La voiture électrique est considérée par beaucoup et avec raison, comme l’automobile du futur. Cependant, de nombreuses limitations ralentissent son expansion. Notamment son coût (une voiture électrique coûte en moyenne 20 000 euros de plus qu’une thermique), sa faible autonomie (en moyenne 500 km pour la VE contre 2 000 km pour la thermique) et l’inconnue du recyclage de ses batteries.

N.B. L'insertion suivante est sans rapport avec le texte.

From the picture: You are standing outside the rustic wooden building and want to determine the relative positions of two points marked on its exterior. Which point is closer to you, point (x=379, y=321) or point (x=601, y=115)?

Tesla pionnier dans le domaine prépare déjà la relève qui sera plus aisée à recycler, mais aussi moins onéreuse à acquérir. La prochaine génération de batteries serait dans les starting blocks.

Tesla et son arme secrète

Plutôt discrète en matière d’embauches, Tesla n’a cependant pas manqué de faire savoir à qui voulait l’entendre, lorsqu’il recruta il y a quelques mois le Pr Jeff Dahn. Si vous vous demandez qui est ce fameux Jeff Dahn, sachez tout simplement qu’il s’agit d’un scientifique pionnier dans le domaine du développement du lithium-ion.

Un pack de batterie au lithium-ion – Crédits photo : YouTube

Ce composé entre dans la composition de l’alliage permettant la fabrication des batteries de nos ordinateurs, tablettes, smartphones et même de nos voitures désormais. Or le lithium-ion contient des métaux rares tels que le cobalt et autres, qui sont d’une part rares comme leur nom l’indique, mais également difficiles voire impossibles à recycler.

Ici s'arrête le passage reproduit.